The inquiry does not consider there is an economic efficiency case for compensating industry participants adversely affected by the proposed reforms. Indeed, there is an efficiency-related argument for not providing compensation as to do so may encourage rent-seeking activity by the industry to gain compensation. Such activity is wasteful of resources and unproductive from the broader community’s perspective and may encourage similar behaviour in relation to other microeconomic reforms, thereby hindering those reforms and reducing their efficiency gains.
Risk in taxi licence investment
The capacity of licence owners to be aware of potential licensing policy change is not only relevant to the information asymmetry argument discussed above; it also raises the question of licence owners’ perceptions of the risk in their investments at the time of purchase. A number of submissions from licence owners stressed the magnitude of the investment they had made in acquiring a licence or licences, particularly where licences were purchased in recent years at prices in excess of $450,000. Some of these investments were claimed to be very highly geared, up to 100 per cent, with family homes as security in some cases. Other submissions claimed that all of a licence owner’s wealth was invested in a taxi licence or licences.
This raises a number of questions: what independent financial and legal advice did purchasers obtain prior to making their investments in one or more licences? What was the extent of awareness and understanding of the industry held by persons purchasing and holding licences over time? What did prospective purchasers make of the relatively high capital gain and income yield from licences, in the context of the fundamental investment principle that return is related to the degree of risk? Did they properly consider that high returns are associated, generally, with high risk investments?
It appears from submissions provided to the inquiry that some taxi licence owners may have made uninformed or ill-advised investments in several respects, such as underestimating the inherent riskiness of the investment or not investing in a diversified portfolio to spread risk or being very highly geared. This question about the prudency of apparent approaches to risk is particularly relevant to those licence owners who are ‘investor’-owners (some of whom lease multiple licences), rather than owner-operators/drivers. It is reasonable to ask whether these investors should have been expected to better understand the risks associated with the asset and to have a stronger financial capacity to bear the potential ‘downside’ of what is, for this category of owner, a speculative investment.

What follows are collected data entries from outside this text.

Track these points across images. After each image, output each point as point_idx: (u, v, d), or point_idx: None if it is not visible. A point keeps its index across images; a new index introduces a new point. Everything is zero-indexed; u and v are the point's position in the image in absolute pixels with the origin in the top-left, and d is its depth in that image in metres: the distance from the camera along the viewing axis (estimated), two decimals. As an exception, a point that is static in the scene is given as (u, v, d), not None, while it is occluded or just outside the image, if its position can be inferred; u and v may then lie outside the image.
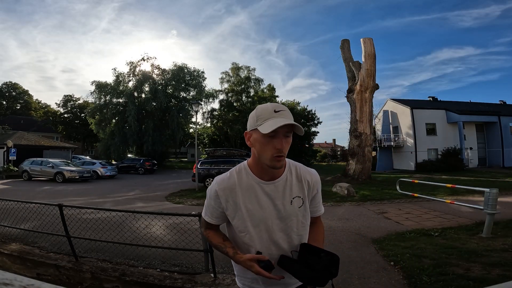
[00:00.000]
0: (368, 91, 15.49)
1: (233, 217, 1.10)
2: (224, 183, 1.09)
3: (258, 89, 32.90)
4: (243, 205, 1.07)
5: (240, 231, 1.10)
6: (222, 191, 1.08)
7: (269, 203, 1.08)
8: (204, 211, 1.17)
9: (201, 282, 2.94)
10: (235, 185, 1.08)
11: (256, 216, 1.08)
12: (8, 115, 43.46)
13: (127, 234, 3.74)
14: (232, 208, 1.08)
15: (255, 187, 1.08)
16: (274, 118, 0.99)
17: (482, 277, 2.89)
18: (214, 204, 1.11)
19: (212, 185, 1.12)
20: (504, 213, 5.69)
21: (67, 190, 11.96)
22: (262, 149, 1.02)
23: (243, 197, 1.07)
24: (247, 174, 1.09)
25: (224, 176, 1.11)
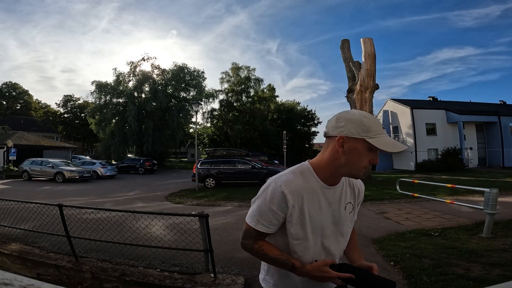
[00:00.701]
0: (368, 91, 15.50)
1: (294, 223, 1.01)
2: (292, 185, 0.99)
3: (258, 89, 32.88)
4: (307, 211, 1.01)
5: (297, 238, 1.03)
6: (290, 194, 0.98)
7: (328, 208, 1.05)
8: (255, 218, 1.02)
9: (201, 282, 2.94)
10: (302, 188, 1.00)
11: (316, 222, 1.03)
12: (8, 115, 43.46)
13: (127, 234, 3.74)
14: (297, 213, 1.00)
15: (318, 192, 1.02)
16: (385, 135, 0.96)
17: (482, 277, 2.89)
18: (277, 209, 0.99)
19: (275, 186, 1.00)
20: (504, 213, 5.69)
21: (67, 190, 11.96)
22: (358, 160, 0.96)
23: (308, 202, 1.01)
24: (312, 177, 1.03)
25: (289, 177, 1.01)
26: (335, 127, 0.98)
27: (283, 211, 0.99)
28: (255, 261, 3.77)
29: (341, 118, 0.98)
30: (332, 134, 0.99)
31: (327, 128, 1.02)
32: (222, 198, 9.54)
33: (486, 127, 26.28)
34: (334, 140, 0.98)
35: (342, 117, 0.98)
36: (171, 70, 29.66)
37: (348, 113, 0.99)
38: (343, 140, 0.95)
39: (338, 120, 0.98)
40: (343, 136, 0.95)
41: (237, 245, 4.42)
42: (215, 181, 12.72)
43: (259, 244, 1.05)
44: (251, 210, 1.05)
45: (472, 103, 30.54)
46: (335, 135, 0.97)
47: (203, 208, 7.69)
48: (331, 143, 0.99)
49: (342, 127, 0.96)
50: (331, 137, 0.99)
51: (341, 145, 0.96)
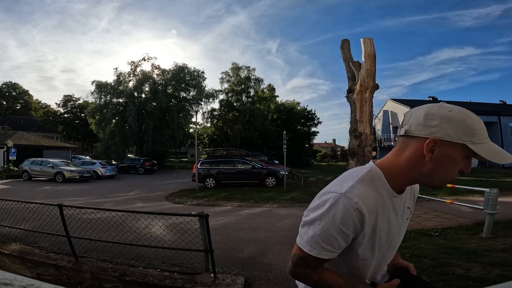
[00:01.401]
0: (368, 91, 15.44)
1: (364, 243, 0.83)
2: (369, 200, 0.79)
3: (258, 89, 32.85)
4: (379, 229, 0.83)
5: (362, 258, 0.86)
6: (369, 213, 0.78)
7: (395, 219, 0.88)
8: (319, 245, 0.80)
9: (201, 282, 2.94)
10: (377, 202, 0.81)
11: (384, 239, 0.86)
12: (8, 115, 43.47)
13: (127, 234, 3.74)
14: (369, 233, 0.81)
15: (387, 203, 0.84)
16: (489, 141, 0.76)
17: (482, 277, 2.89)
18: (349, 231, 0.79)
19: (347, 203, 0.77)
20: (504, 213, 5.69)
21: (67, 190, 11.96)
22: (449, 169, 0.77)
23: (380, 218, 0.82)
24: (383, 185, 0.83)
25: (362, 189, 0.80)
26: (423, 125, 0.76)
27: (355, 233, 0.80)
28: (255, 261, 3.78)
29: (434, 114, 0.75)
30: (417, 134, 0.77)
31: (408, 124, 0.79)
32: (222, 198, 9.54)
33: (486, 127, 26.06)
34: (418, 142, 0.77)
35: (435, 114, 0.75)
36: (171, 70, 29.67)
37: (443, 108, 0.76)
38: (435, 144, 0.74)
39: (428, 117, 0.75)
40: (436, 139, 0.74)
41: (237, 245, 4.44)
42: (215, 181, 12.72)
43: (319, 274, 0.86)
44: (309, 234, 0.82)
45: (472, 103, 30.55)
46: (423, 136, 0.76)
47: (203, 208, 7.69)
48: (413, 144, 0.78)
49: (435, 127, 0.74)
50: (414, 137, 0.78)
51: (431, 150, 0.75)
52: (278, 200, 9.06)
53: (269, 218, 6.61)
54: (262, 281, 3.18)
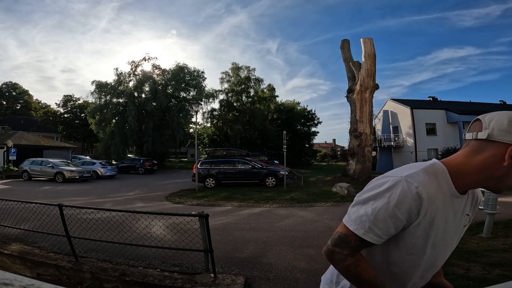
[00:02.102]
0: (368, 91, 15.50)
1: (418, 235, 0.81)
2: (430, 188, 0.78)
3: (258, 89, 32.85)
4: (436, 223, 0.81)
5: (411, 253, 0.84)
6: (428, 200, 0.77)
7: (453, 221, 0.86)
8: (366, 225, 0.79)
9: (201, 282, 2.94)
10: (437, 194, 0.80)
11: (439, 238, 0.84)
12: (8, 115, 43.46)
13: (127, 234, 3.74)
14: (425, 224, 0.80)
15: (448, 201, 0.82)
16: None
17: (482, 277, 2.89)
18: (403, 216, 0.77)
19: (407, 187, 0.77)
20: (504, 213, 5.70)
21: (67, 190, 11.96)
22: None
23: (439, 213, 0.81)
24: (446, 182, 0.82)
25: (424, 178, 0.79)
26: (507, 131, 0.74)
27: (409, 219, 0.78)
28: (255, 261, 3.78)
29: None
30: (499, 139, 0.75)
31: (490, 129, 0.77)
32: (222, 198, 9.54)
33: (486, 127, 26.25)
34: (499, 147, 0.76)
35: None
36: (171, 70, 29.67)
37: None
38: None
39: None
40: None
41: (237, 245, 4.44)
42: (215, 181, 12.72)
43: (357, 259, 0.83)
44: (360, 213, 0.81)
45: (472, 103, 30.55)
46: (505, 142, 0.74)
47: (203, 208, 7.70)
48: (493, 148, 0.77)
49: None
50: (495, 141, 0.76)
51: (511, 156, 0.75)
52: (278, 200, 9.06)
53: (269, 218, 6.61)
54: (262, 281, 3.18)
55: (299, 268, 3.53)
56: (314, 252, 4.08)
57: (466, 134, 0.85)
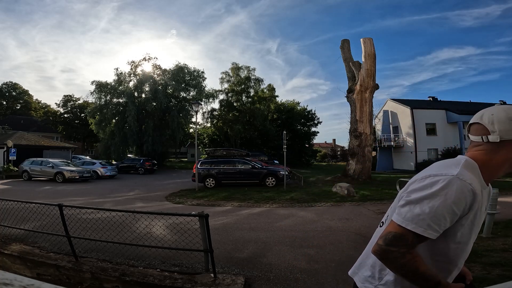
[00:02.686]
0: (368, 91, 15.49)
1: (466, 226, 0.89)
2: (477, 183, 0.87)
3: (258, 89, 32.85)
4: (478, 212, 0.90)
5: (458, 242, 0.91)
6: (480, 194, 0.87)
7: (484, 210, 0.97)
8: (426, 223, 0.84)
9: (201, 282, 2.94)
10: (479, 187, 0.89)
11: (479, 225, 0.94)
12: (8, 115, 43.48)
13: (127, 234, 3.74)
14: (472, 215, 0.89)
15: (483, 192, 0.91)
16: None
17: (482, 277, 2.89)
18: (459, 210, 0.84)
19: (462, 184, 0.84)
20: (504, 213, 5.69)
21: (67, 190, 11.96)
22: None
23: (480, 203, 0.89)
24: (479, 177, 0.91)
25: (471, 175, 0.87)
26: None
27: (463, 213, 0.86)
28: (255, 261, 3.78)
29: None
30: (511, 137, 0.87)
31: (497, 131, 0.88)
32: (222, 198, 9.54)
33: (486, 127, 26.25)
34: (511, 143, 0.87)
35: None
36: (171, 70, 29.67)
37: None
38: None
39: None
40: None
41: (237, 245, 4.44)
42: (215, 181, 12.72)
43: (413, 255, 0.86)
44: (415, 212, 0.85)
45: (472, 103, 30.55)
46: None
47: (203, 208, 7.70)
48: (508, 146, 0.88)
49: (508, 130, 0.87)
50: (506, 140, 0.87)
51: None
52: (278, 200, 9.06)
53: (269, 218, 6.61)
54: (262, 281, 3.18)
55: (299, 268, 3.53)
56: (314, 252, 4.08)
57: (472, 137, 0.96)
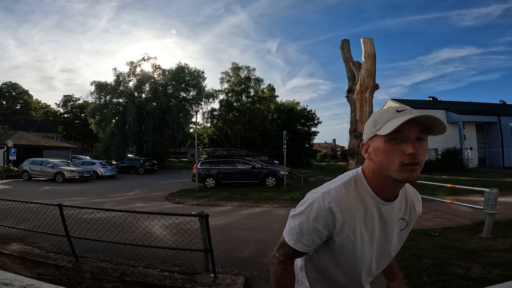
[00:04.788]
0: (368, 91, 15.46)
1: (341, 242, 0.87)
2: (345, 201, 0.84)
3: (258, 89, 32.84)
4: (359, 232, 0.86)
5: (344, 258, 0.91)
6: (341, 213, 0.83)
7: (382, 228, 0.90)
8: (296, 237, 0.90)
9: (201, 282, 2.94)
10: (355, 204, 0.85)
11: (366, 245, 0.89)
12: (8, 115, 43.45)
13: (127, 234, 3.73)
14: (346, 234, 0.86)
15: (372, 209, 0.87)
16: (397, 117, 0.78)
17: (482, 277, 2.89)
18: (322, 228, 0.85)
19: (322, 203, 0.85)
20: (504, 213, 5.69)
21: (67, 190, 11.96)
22: (386, 158, 0.79)
23: (360, 220, 0.86)
24: (366, 191, 0.87)
25: (340, 191, 0.86)
26: (365, 133, 0.91)
27: (328, 230, 0.86)
28: (255, 261, 3.78)
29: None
30: (366, 140, 0.91)
31: (365, 133, 0.93)
32: (222, 198, 9.54)
33: (486, 127, 26.28)
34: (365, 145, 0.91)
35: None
36: (172, 70, 29.68)
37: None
38: (366, 146, 0.88)
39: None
40: (363, 142, 0.90)
41: (237, 245, 4.44)
42: (215, 181, 12.72)
43: (286, 267, 0.95)
44: (291, 226, 0.92)
45: (472, 103, 30.56)
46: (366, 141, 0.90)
47: (203, 208, 7.70)
48: (371, 153, 0.89)
49: (364, 134, 0.91)
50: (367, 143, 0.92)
51: (366, 151, 0.88)
52: (278, 200, 9.06)
53: (269, 218, 6.61)
54: (262, 281, 3.18)
55: (299, 268, 3.53)
56: (314, 252, 4.07)
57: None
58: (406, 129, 0.76)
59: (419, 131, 0.78)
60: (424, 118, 0.76)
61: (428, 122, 0.78)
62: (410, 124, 0.76)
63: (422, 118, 0.76)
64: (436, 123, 0.77)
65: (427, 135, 0.80)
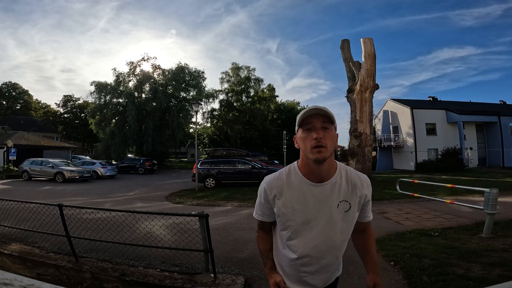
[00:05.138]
0: (368, 91, 15.49)
1: (279, 214, 1.14)
2: (273, 182, 1.14)
3: (258, 89, 32.87)
4: (290, 204, 1.10)
5: (283, 228, 1.16)
6: (270, 190, 1.13)
7: (316, 205, 1.09)
8: (255, 210, 1.24)
9: (201, 282, 2.94)
10: (284, 184, 1.11)
11: (301, 217, 1.10)
12: (8, 115, 43.46)
13: (127, 234, 3.74)
14: (279, 206, 1.12)
15: (303, 189, 1.09)
16: (306, 114, 1.07)
17: (482, 277, 2.89)
18: (263, 202, 1.17)
19: (262, 184, 1.18)
20: (504, 213, 5.69)
21: (67, 190, 11.96)
22: (303, 144, 1.06)
23: (291, 197, 1.10)
24: (296, 175, 1.12)
25: (273, 176, 1.16)
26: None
27: (268, 203, 1.16)
28: (255, 261, 3.78)
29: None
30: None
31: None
32: (222, 198, 9.54)
33: (486, 127, 26.27)
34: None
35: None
36: (172, 70, 29.68)
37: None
38: (296, 138, 1.14)
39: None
40: (295, 135, 1.14)
41: (237, 245, 4.43)
42: (215, 181, 12.72)
43: (259, 234, 1.28)
44: (256, 203, 1.25)
45: (472, 103, 30.55)
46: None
47: (203, 208, 7.69)
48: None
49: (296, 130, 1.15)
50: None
51: (296, 142, 1.13)
52: (278, 200, 9.05)
53: (269, 218, 6.60)
54: (262, 281, 3.18)
55: (299, 268, 3.53)
56: (314, 252, 4.07)
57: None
58: (313, 120, 1.04)
59: (322, 122, 1.04)
60: (320, 111, 1.04)
61: (326, 114, 1.04)
62: (315, 117, 1.04)
63: (318, 111, 1.04)
64: (330, 114, 1.04)
65: (331, 124, 1.05)
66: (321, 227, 1.11)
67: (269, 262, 1.22)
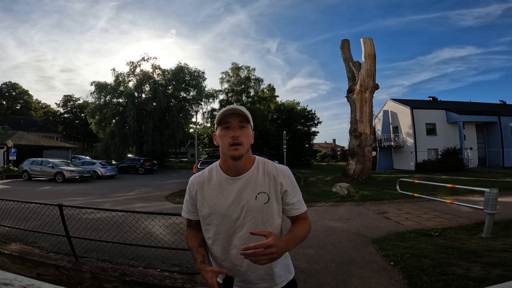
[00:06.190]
0: (368, 91, 15.48)
1: (201, 209, 1.17)
2: (195, 179, 1.21)
3: (258, 89, 32.85)
4: (209, 199, 1.15)
5: (206, 223, 1.17)
6: (192, 186, 1.20)
7: (235, 198, 1.12)
8: (183, 208, 1.27)
9: (201, 282, 2.94)
10: (205, 180, 1.18)
11: (221, 210, 1.13)
12: (8, 115, 43.45)
13: (127, 234, 3.73)
14: (200, 201, 1.17)
15: (222, 183, 1.15)
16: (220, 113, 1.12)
17: (482, 277, 2.89)
18: (188, 198, 1.22)
19: (188, 181, 1.25)
20: (504, 213, 5.69)
21: (67, 190, 11.96)
22: (221, 141, 1.11)
23: (210, 191, 1.15)
24: (217, 171, 1.18)
25: (197, 173, 1.24)
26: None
27: (192, 200, 1.21)
28: (255, 261, 3.77)
29: None
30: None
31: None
32: (222, 198, 9.52)
33: (486, 127, 26.27)
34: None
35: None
36: (172, 70, 29.65)
37: None
38: (214, 135, 1.17)
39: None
40: (214, 133, 1.18)
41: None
42: (215, 181, 12.70)
43: (188, 231, 1.27)
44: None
45: (472, 103, 30.55)
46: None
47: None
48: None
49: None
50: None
51: (215, 139, 1.16)
52: (278, 200, 9.04)
53: (269, 218, 6.60)
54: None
55: (299, 268, 3.53)
56: (314, 252, 4.08)
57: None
58: (231, 120, 1.09)
59: (239, 121, 1.09)
60: (237, 111, 1.09)
61: (242, 113, 1.09)
62: (233, 116, 1.09)
63: (235, 110, 1.09)
64: (246, 114, 1.10)
65: (247, 123, 1.11)
66: (242, 221, 1.12)
67: (199, 256, 1.13)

It would also appear from some submissions that some licence owners may have had little understanding of the industry they invested in at historically very high prices and on highly-geared bases. If this perception is correct, it seems incongruous for licence owners who emphasise the size of their investment in the industry to also be uniformed about the nature of the regulatory scheme and prospects for policy-induced change in the industry. Again, this raises questions about the proportion of current licence owners who sought independent financial and legal advice about the licence asset before making their investment. For example, what proportion obtained advice that referred explicitly to section 90 of the Transport (Compliance and Miscellaneous) Act and the history of government consideration of licensing changes?